Tesla Motors could be building a new automotive plant in China without a domestic joint venture if the Ministry of Commerce alters a long-standing manufacturing rule. Bloomberg reported early this week on this possible shift in the policy by the China Ministry, where the department commented that it will “actively implement the opening up of the new-energy manufacturing sector to foreigners, together with other departments under the direction of the State Council.”
This joint-venture change is huge news as Tesla and many other automotive companies have been courting China’s Ministry on rule changes that would facilitate production of electric cars in the country. Speculation on this updated policy looks for local governments to create more free-trade zones for manufacturers to produce cars without a traditional joint-venture arrangement with a state-owned entity.
The news comes at an exciting time as China announced last week their intentions to phase-out fossil fuel vehicles at some point and Tesla’s interest in a new factory in China. The proposed battery plant is to be located near Shanghai and Musk said in June that the company was working with the Shanghai government to explore local production.

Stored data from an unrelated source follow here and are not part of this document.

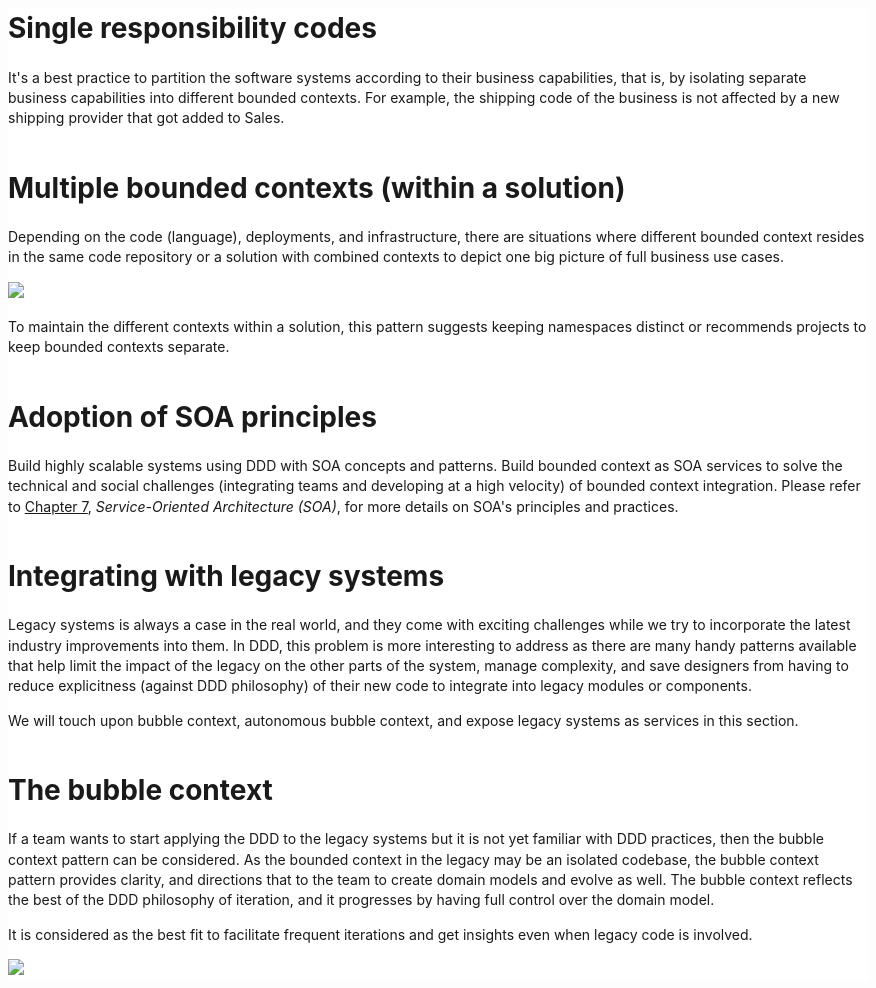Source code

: # Single responsibility codes

It's a best practice to partition the software systems according to their business capabilities, that is, by isolating separate business capabilities into different bounded contexts. For example, the shipping code of the business is not affected by a new shipping provider that got added to Sales.

# Multiple bounded contexts (within a solution)

Depending on the code (language), deployments, and infrastructure, there are situations where different bounded context resides in the same code repository or a solution with combined contexts to depict one big picture of full business use cases.

![](img/40bf1981-ce39-40b0-b26b-c53c86c066fe.png)

To maintain the different contexts within a solution, this pattern suggests keeping namespaces distinct or recommends projects to keep bounded contexts separate.

# Adoption of SOA principles

Build highly scalable systems using DDD with SOA concepts and patterns. Build bounded context as SOA services to solve the technical and social challenges (integrating teams and developing at a high velocity) of bounded context integration. Please refer to [Chapter 7](45460494-ac40-47e3-9d76-731dd2a48e12.xhtml), *Service-Oriented Architecture (SOA)*, for more details on SOA's principles and practices.

# Integrating with legacy systems

Legacy systems is always a case in the real world, and they come with exciting challenges while we try to incorporate the latest industry improvements into them. In DDD, this problem is more interesting to address as there are many handy patterns available that help limit the impact of the legacy on the other parts of the system, manage complexity, and save designers from having to reduce explicitness (against DDD philosophy) of their new code to integrate into legacy modules or components.

We will touch upon bubble context, autonomous bubble context, and expose legacy systems as services in this section.

# The bubble context

If a team wants to start applying the DDD to the legacy systems but it is not yet familiar with DDD practices, then the bubble context pattern can be considered. As the bounded context in the legacy may be an isolated codebase, the bubble context pattern provides clarity, and directions that to the team to create domain models and evolve as well. The bubble context reflects the best of the DDD philosophy of iteration, and it progresses by having full control over the domain model.

It is considered as the best fit to facilitate frequent iterations and get insights even when legacy code is involved.

![](img/51d152a0-ea88-4b0d-a18e-1d7c174f9e7c.png)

China has been reforming this protectionist, joint-venture rule since last year when 100 percent-owned, foreign companies began manufacturing motorcycle and batteries in July 2016.

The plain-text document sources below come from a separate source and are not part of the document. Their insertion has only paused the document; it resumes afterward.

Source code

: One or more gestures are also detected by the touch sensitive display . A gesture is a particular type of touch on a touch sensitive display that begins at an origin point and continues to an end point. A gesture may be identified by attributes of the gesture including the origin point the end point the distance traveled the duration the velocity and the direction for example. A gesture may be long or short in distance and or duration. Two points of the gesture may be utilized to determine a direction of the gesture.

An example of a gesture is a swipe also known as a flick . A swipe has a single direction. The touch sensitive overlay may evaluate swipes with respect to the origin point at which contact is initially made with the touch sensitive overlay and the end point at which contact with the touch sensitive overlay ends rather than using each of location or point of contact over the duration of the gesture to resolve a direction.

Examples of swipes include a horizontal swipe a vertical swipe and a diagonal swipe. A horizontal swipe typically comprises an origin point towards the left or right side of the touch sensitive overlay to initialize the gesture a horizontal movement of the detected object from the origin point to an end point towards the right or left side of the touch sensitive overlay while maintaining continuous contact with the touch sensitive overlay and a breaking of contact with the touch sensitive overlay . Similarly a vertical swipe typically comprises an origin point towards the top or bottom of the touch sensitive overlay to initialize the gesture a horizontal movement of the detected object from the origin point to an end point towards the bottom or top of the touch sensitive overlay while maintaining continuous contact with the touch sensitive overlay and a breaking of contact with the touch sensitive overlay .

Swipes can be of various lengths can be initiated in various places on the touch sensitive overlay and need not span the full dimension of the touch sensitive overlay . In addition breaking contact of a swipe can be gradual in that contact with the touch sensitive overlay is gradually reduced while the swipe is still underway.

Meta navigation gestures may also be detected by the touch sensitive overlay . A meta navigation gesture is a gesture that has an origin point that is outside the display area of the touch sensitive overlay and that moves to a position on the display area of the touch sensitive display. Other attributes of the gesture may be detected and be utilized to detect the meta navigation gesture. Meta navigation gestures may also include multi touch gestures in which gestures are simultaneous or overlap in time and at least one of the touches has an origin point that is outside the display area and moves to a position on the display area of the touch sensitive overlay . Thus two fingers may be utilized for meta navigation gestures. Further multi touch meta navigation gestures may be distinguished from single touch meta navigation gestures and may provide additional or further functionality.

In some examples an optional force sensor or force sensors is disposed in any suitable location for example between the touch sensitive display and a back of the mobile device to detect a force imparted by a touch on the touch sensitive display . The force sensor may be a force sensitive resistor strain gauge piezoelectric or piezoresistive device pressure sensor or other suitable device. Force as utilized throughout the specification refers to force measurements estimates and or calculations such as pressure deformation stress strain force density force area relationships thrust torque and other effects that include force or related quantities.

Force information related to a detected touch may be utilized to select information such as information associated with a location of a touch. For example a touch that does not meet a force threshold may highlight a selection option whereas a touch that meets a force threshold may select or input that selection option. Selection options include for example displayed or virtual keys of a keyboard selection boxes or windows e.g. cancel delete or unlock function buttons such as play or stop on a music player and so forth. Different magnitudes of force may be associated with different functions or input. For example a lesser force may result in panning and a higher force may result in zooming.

A couple of huge questions remain with this new development: 1) Will it include all auto manufacturers and 2) how easy will it be to manufacture in these free-trade zones? The cynic in me relents as domestic car manufacturing translates to a large supply chain for Chinese companies and strong economic growth to follow.
Also, a shift in this policy could be an advantage for Tesla, as GM and VW already announced earlier this year their intention to produce electric cars with state-owned companies. GM announced the Velite 5 hybrid would be produced by state-owned Shanghai Automotive Industries.
The advantage for Tesla is the ability to move at their speed, and this may be a small advantage compared to legacy automakers and their current manufacturing relationships in China.
Companies have criticized the joint-venture process for years now and Bloomberg reports that this policy could be in place by 2018.